Напротив того, на свадьбу были приглашены добрые и отзывчиво радушные мышки — его величество мышиный король, её величество мышиная королева, многочисленный двор их величеств, дамы и кавалеры, чиновники и канцеляристы, советники и писари, королевская мышиная гвардия, а также весь, неисчислимо радостный и оживлённо восторженный мышиный народ с бесхвостым канцлером в придачу. Мышки торжественно и исключительно точно прибыли на свадьбу в бесчисленных, чудаковато разукрашенных ленточками да бантиками каретах, повозках и тележках, запряжённых добродушно послушными, сноровистыми крысками. Длинную процессию храбро охранял элитный отряд мышиной королевской конницы.
О, что это была за свадьба! На чудесно живописнейшей полянке диковинного дворцового сада были поставлены широченные столы для дворцового люда, рядом были поставлены узенькими, длинными ленточками гораздо меньшие столики для празднично ликующей мышиной братии. Люди и мышки пировали рядом. Ловкие, весёлые поварята обносили ряды пирующей публики неисчисленнейшим количеством разнообразно деликатнейших блюд. Речи многословных здравиц и приветственных поздравлений прерывались громом одобрительного аплодисмента. Музыка, живая, быстрая музыка восторга и танца сгоняла всех с мест в круговорот движенья и счастья. Мышки танцевали с мышками, люди с людьми, мышки с людьми, люди с мышками,— всё смешалось и переплелось. Правда, мышки, опасаясь, чтобы расторопные поварята, резво снующие меж рядов, в неосторожной спешке не отдавили их длинных хвостиков, всё же старались держаться подальше от столов, поближе к центру танцевальной полянки. И лишь престарелый канцлер мышиного королевства, ничего не опасаясь, лихо отплясывал где ни попадя,— ведь у него, у канцлера, длинный хвостик был давным-давно откушен недобрым и бессердечно злым рыжим котом...

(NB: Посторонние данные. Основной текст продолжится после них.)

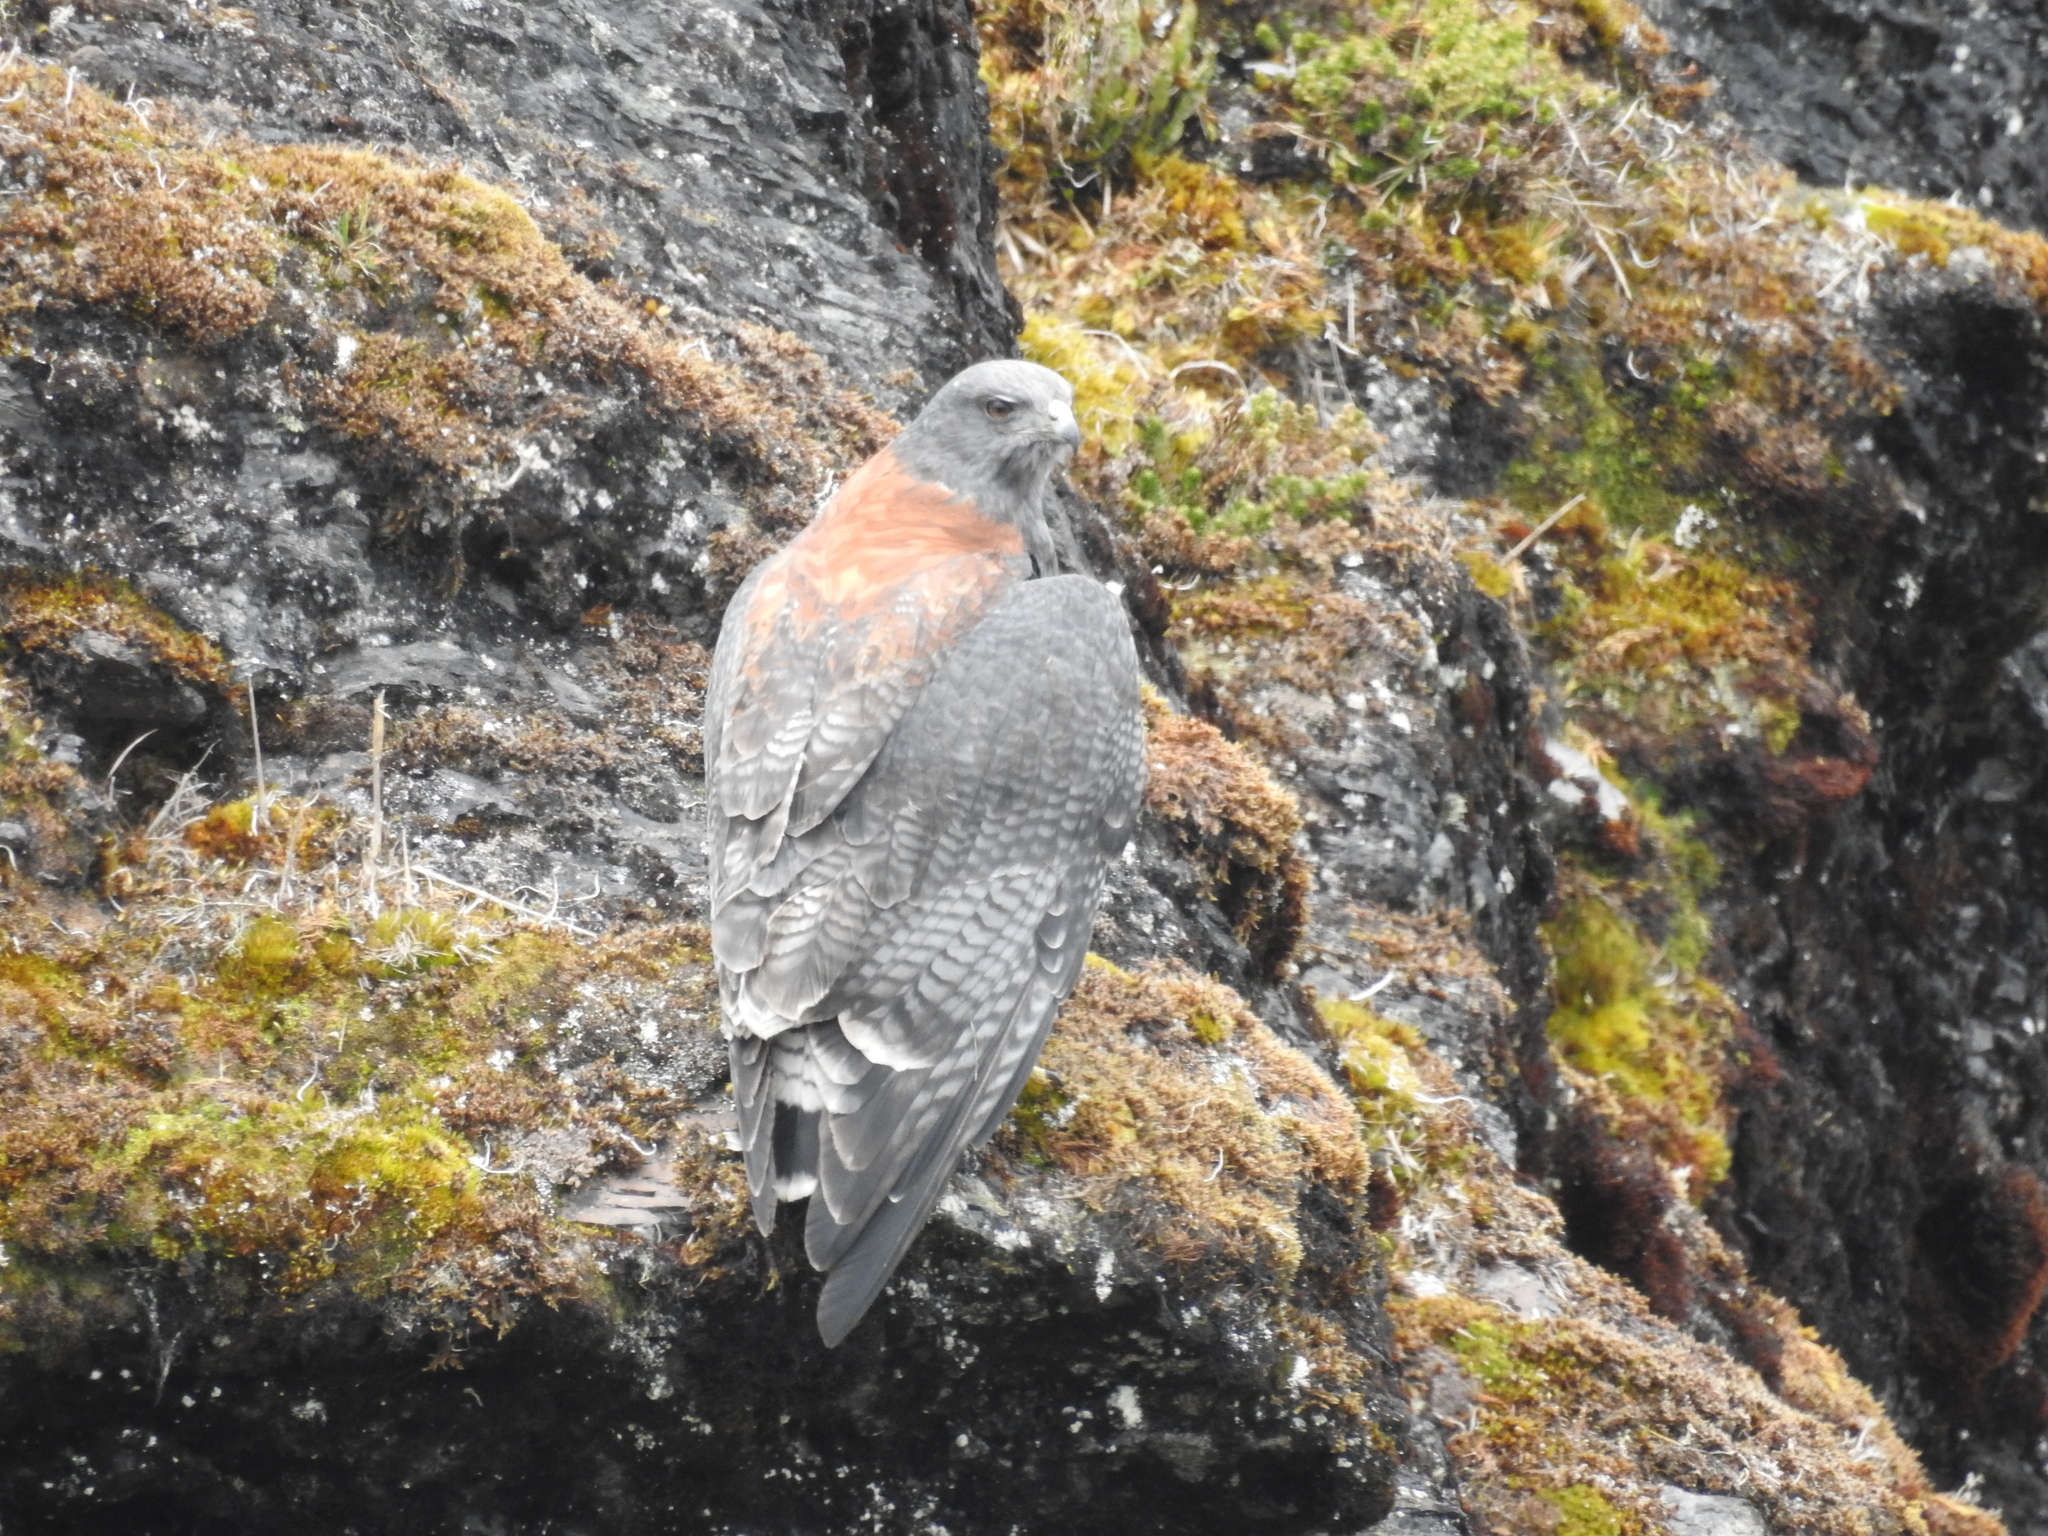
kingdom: Animalia
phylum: Chordata
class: Aves
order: Accipitriformes
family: Accipitridae
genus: Buteo
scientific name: Buteo polyosoma
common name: Variable hawk
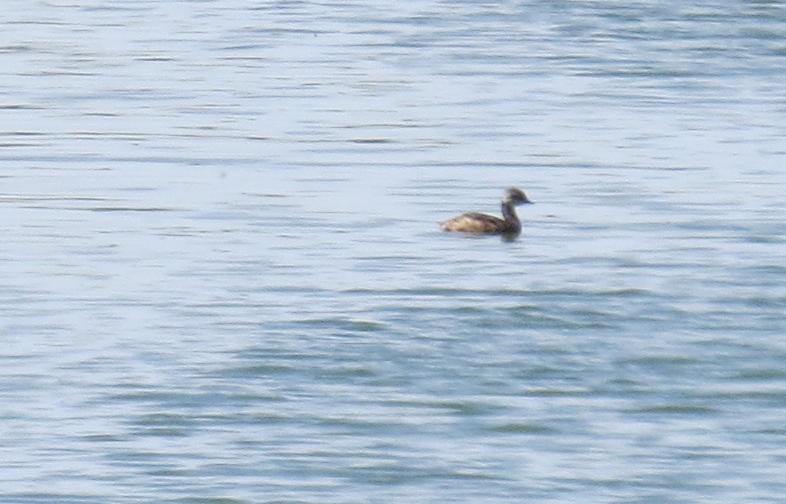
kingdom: Animalia
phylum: Chordata
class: Aves
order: Podicipediformes
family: Podicipedidae
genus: Rollandia
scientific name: Rollandia rolland
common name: White-tufted grebe
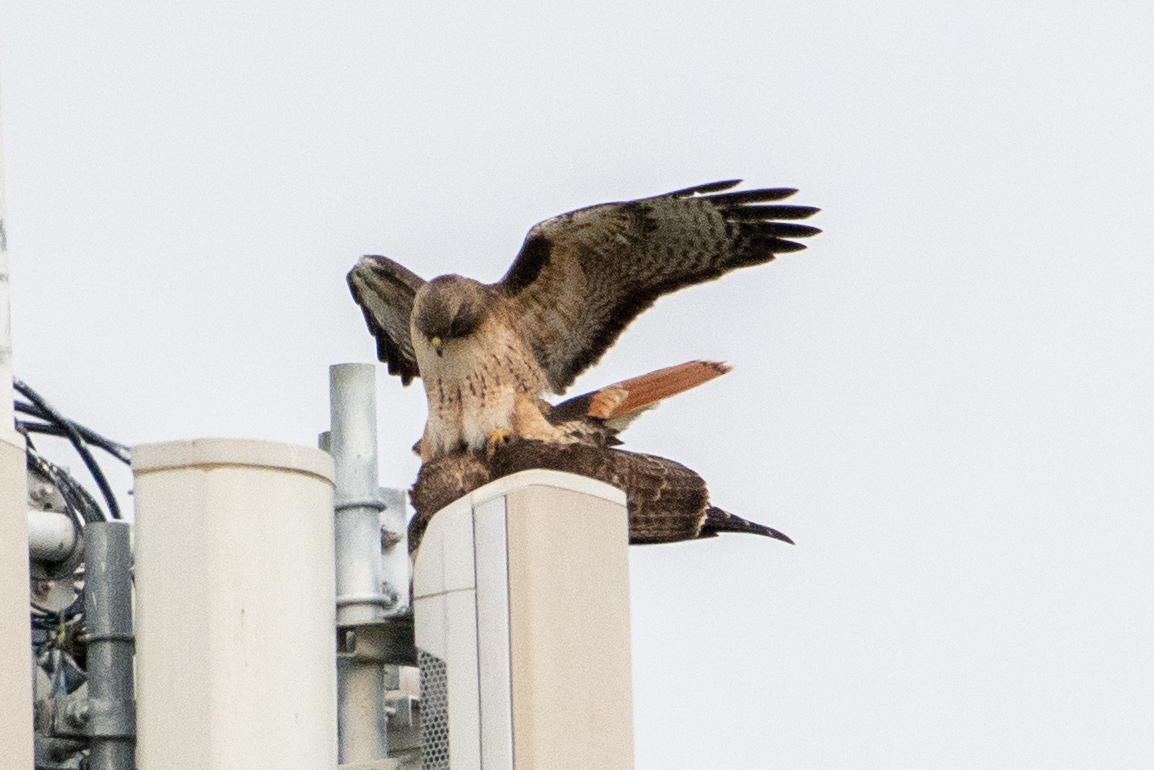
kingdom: Animalia
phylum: Chordata
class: Aves
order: Accipitriformes
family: Accipitridae
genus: Buteo
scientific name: Buteo jamaicensis
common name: Red-tailed hawk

Ведьма тоже хотела попасть на свадьбу. Она вновь стала согнутой в дугу, с грязной котомкой за спиной горбатой старухой, у которой были длинные-предлинные седые волосы в колтунах и злые-презлые, красные гноящиеся глаза. Но солдаты дворцовой охраны не пустили её, справедливо заметив, что для того чтобы быть счастливым, вовсе не обязательно иметь подарков от старой колдуньи, обыкновенному солдату вполне хватает своих, двух рядов блестящих, добросовестно начищенных солдатской рукой железных пуговиц.